**INPUT FOR THIS TASK**
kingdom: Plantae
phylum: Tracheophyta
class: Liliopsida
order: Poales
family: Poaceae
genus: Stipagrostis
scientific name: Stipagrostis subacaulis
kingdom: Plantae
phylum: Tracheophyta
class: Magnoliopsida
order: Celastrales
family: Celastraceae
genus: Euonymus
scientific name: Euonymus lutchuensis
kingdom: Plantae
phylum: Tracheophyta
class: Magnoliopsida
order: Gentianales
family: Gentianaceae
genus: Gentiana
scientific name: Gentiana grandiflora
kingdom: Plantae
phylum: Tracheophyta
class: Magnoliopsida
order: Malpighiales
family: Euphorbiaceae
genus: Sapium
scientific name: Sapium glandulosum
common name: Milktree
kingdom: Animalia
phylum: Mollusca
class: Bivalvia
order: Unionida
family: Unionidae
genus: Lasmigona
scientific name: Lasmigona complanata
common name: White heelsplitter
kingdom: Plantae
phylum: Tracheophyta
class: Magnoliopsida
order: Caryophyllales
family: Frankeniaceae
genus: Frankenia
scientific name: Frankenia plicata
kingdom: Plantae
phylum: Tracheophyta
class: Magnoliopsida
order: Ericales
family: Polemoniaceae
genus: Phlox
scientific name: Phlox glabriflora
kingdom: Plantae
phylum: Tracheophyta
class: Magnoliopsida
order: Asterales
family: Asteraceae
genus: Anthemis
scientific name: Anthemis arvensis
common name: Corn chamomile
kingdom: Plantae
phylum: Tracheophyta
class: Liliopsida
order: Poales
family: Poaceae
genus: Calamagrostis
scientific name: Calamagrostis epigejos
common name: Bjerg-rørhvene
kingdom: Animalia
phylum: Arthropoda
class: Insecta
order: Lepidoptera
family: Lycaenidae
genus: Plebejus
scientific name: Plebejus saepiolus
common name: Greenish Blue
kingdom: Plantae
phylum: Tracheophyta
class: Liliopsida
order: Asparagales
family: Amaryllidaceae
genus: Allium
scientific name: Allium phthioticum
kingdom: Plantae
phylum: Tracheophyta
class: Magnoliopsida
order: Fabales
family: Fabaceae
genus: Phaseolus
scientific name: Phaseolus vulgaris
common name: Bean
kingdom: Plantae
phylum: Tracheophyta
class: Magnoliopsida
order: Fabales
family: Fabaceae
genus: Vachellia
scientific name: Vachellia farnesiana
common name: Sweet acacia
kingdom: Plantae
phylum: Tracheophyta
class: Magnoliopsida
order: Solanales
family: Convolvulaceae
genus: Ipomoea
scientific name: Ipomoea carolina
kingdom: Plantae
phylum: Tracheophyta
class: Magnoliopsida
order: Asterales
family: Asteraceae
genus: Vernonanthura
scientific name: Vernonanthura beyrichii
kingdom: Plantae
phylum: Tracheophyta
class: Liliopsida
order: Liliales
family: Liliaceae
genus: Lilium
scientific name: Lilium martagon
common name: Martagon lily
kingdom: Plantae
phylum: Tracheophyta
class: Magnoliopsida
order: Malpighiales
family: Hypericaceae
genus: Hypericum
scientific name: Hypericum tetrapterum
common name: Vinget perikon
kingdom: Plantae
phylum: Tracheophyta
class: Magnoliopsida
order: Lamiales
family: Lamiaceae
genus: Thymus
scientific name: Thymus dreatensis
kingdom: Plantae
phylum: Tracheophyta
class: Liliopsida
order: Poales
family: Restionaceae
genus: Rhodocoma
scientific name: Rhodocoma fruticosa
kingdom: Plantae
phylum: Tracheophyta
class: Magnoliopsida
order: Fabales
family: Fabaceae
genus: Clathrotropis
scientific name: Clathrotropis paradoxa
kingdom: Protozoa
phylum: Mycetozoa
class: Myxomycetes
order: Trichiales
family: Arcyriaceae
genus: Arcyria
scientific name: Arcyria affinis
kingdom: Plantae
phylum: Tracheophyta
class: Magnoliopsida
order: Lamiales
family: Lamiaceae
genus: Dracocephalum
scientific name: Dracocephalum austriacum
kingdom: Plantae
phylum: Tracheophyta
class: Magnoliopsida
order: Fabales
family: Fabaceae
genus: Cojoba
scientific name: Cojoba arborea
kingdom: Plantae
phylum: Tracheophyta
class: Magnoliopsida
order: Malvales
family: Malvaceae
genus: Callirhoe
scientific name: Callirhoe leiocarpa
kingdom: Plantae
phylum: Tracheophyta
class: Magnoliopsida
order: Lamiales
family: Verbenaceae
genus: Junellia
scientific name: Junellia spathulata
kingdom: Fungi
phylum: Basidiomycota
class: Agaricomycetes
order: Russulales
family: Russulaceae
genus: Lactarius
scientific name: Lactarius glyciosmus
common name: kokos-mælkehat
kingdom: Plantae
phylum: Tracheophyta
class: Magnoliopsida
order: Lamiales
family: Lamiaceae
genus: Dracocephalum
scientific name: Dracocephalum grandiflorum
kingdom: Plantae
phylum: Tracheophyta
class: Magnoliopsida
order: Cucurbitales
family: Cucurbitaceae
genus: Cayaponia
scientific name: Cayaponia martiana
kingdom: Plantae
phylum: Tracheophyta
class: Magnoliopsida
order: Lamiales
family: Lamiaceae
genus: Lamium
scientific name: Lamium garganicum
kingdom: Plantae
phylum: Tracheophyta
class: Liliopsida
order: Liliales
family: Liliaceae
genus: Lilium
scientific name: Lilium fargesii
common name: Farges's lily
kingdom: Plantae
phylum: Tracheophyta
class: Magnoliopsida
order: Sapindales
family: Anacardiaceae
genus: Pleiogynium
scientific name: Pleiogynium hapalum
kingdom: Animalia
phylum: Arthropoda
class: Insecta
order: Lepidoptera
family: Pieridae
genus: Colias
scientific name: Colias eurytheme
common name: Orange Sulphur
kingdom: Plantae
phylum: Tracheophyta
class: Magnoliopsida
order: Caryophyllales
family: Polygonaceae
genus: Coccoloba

**TASK DESCRIPTION**
Copy every line in the entries above verbatim.

**THE COMPLETED TASK**
kingdom: Plantae
phylum: Tracheophyta
class: Liliopsida
order: Poales
family: Poaceae
genus: Stipagrostis
scientific name: Stipagrostis subacaulis
kingdom: Plantae
phylum: Tracheophyta
class: Magnoliopsida
order: Celastrales
family: Celastraceae
genus: Euonymus
scientific name: Euonymus lutchuensis
kingdom: Plantae
phylum: Tracheophyta
class: Magnoliopsida
order: Gentianales
family: Gentianaceae
genus: Gentiana
scientific name: Gentiana grandiflora
kingdom: Plantae
phylum: Tracheophyta
class: Magnoliopsida
order: Malpighiales
family: Euphorbiaceae
genus: Sapium
scientific name: Sapium glandulosum
common name: Milktree
kingdom: Animalia
phylum: Mollusca
class: Bivalvia
order: Unionida
family: Unionidae
genus: Lasmigona
scientific name: Lasmigona complanata
common name: White heelsplitter
kingdom: Plantae
phylum: Tracheophyta
class: Magnoliopsida
order: Caryophyllales
family: Frankeniaceae
genus: Frankenia
scientific name: Frankenia plicata
kingdom: Plantae
phylum: Tracheophyta
class: Magnoliopsida
order: Ericales
family: Polemoniaceae
genus: Phlox
scientific name: Phlox glabriflora
kingdom: Plantae
phylum: Tracheophyta
class: Magnoliopsida
order: Asterales
family: Asteraceae
genus: Anthemis
scientific name: Anthemis arvensis
common name: Corn chamomile
kingdom: Plantae
phylum: Tracheophyta
class: Liliopsida
order: Poales
family: Poaceae
genus: Calamagrostis
scientific name: Calamagrostis epigejos
common name: Bjerg-rørhvene
kingdom: Animalia
phylum: Arthropoda
class: Insecta
order: Lepidoptera
family: Lycaenidae
genus: Plebejus
scientific name: Plebejus saepiolus
common name: Greenish Blue
kingdom: Plantae
phylum: Tracheophyta
class: Liliopsida
order: Asparagales
family: Amaryllidaceae
genus: Allium
scientific name: Allium phthioticum
kingdom: Plantae
phylum: Tracheophyta
class: Magnoliopsida
order: Fabales
family: Fabaceae
genus: Phaseolus
scientific name: Phaseolus vulgaris
common name: Bean
kingdom: Plantae
phylum: Tracheophyta
class: Magnoliopsida
order: Fabales
family: Fabaceae
genus: Vachellia
scientific name: Vachellia farnesiana
common name: Sweet acacia
kingdom: Plantae
phylum: Tracheophyta
class: Magnoliopsida
order: Solanales
family: Convolvulaceae
genus: Ipomoea
scientific name: Ipomoea carolina
kingdom: Plantae
phylum: Tracheophyta
class: Magnoliopsida
order: Asterales
family: Asteraceae
genus: Vernonanthura
scientific name: Vernonanthura beyrichii
kingdom: Plantae
phylum: Tracheophyta
class: Liliopsida
order: Liliales
family: Liliaceae
genus: Lilium
scientific name: Lilium martagon
common name: Martagon lily
kingdom: Plantae
phylum: Tracheophyta
class: Magnoliopsida
order: Malpighiales
family: Hypericaceae
genus: Hypericum
scientific name: Hypericum tetrapterum
common name: Vinget perikon
kingdom: Plantae
phylum: Tracheophyta
class: Magnoliopsida
order: Lamiales
family: Lamiaceae
genus: Thymus
scientific name: Thymus dreatensis
kingdom: Plantae
phylum: Tracheophyta
class: Liliopsida
order: Poales
family: Restionaceae
genus: Rhodocoma
scientific name: Rhodocoma fruticosa
kingdom: Plantae
phylum: Tracheophyta
class: Magnoliopsida
order: Fabales
family: Fabaceae
genus: Clathrotropis
scientific name: Clathrotropis paradoxa
kingdom: Protozoa
phylum: Mycetozoa
class: Myxomycetes
order: Trichiales
family: Arcyriaceae
genus: Arcyria
scientific name: Arcyria affinis
kingdom: Plantae
phylum: Tracheophyta
class: Magnoliopsida
order: Lamiales
family: Lamiaceae
genus: Dracocephalum
scientific name: Dracocephalum austriacum
kingdom: Plantae
phylum: Tracheophyta
class: Magnoliopsida
order: Fabales
family: Fabaceae
genus: Cojoba
scientific name: Cojoba arborea
kingdom: Plantae
phylum: Tracheophyta
class: Magnoliopsida
order: Malvales
family: Malvaceae
genus: Callirhoe
scientific name: Callirhoe leiocarpa
kingdom: Plantae
phylum: Tracheophyta
class: Magnoliopsida
order: Lamiales
family: Verbenaceae
genus: Junellia
scientific name: Junellia spathulata
kingdom: Fungi
phylum: Basidiomycota
class: Agaricomycetes
order: Russulales
family: Russulaceae
genus: Lactarius
scientific name: Lactarius glyciosmus
common name: kokos-mælkehat
kingdom: Plantae
phylum: Tracheophyta
class: Magnoliopsida
order: Lamiales
family: Lamiaceae
genus: Dracocephalum
scientific name: Dracocephalum grandiflorum
kingdom: Plantae
phylum: Tracheophyta
class: Magnoliopsida
order: Cucurbitales
family: Cucurbitaceae
genus: Cayaponia
scientific name: Cayaponia martiana
kingdom: Plantae
phylum: Tracheophyta
class: Magnoliopsida
order: Lamiales
family: Lamiaceae
genus: Lamium
scientific name: Lamium garganicum
kingdom: Plantae
phylum: Tracheophyta
class: Liliopsida
order: Liliales
family: Liliaceae
genus: Lilium
scientific name: Lilium fargesii
common name: Farges's lily
kingdom: Plantae
phylum: Tracheophyta
class: Magnoliopsida
order: Sapindales
family: Anacardiaceae
genus: Pleiogynium
scientific name: Pleiogynium hapalum
kingdom: Animalia
phylum: Arthropoda
class: Insecta
order: Lepidoptera
family: Pieridae
genus: Colias
scientific name: Colias eurytheme
common name: Orange Sulphur
kingdom: Plantae
phylum: Tracheophyta
class: Magnoliopsida
order: Caryophyllales
family: Polygonaceae
genus: Coccoloba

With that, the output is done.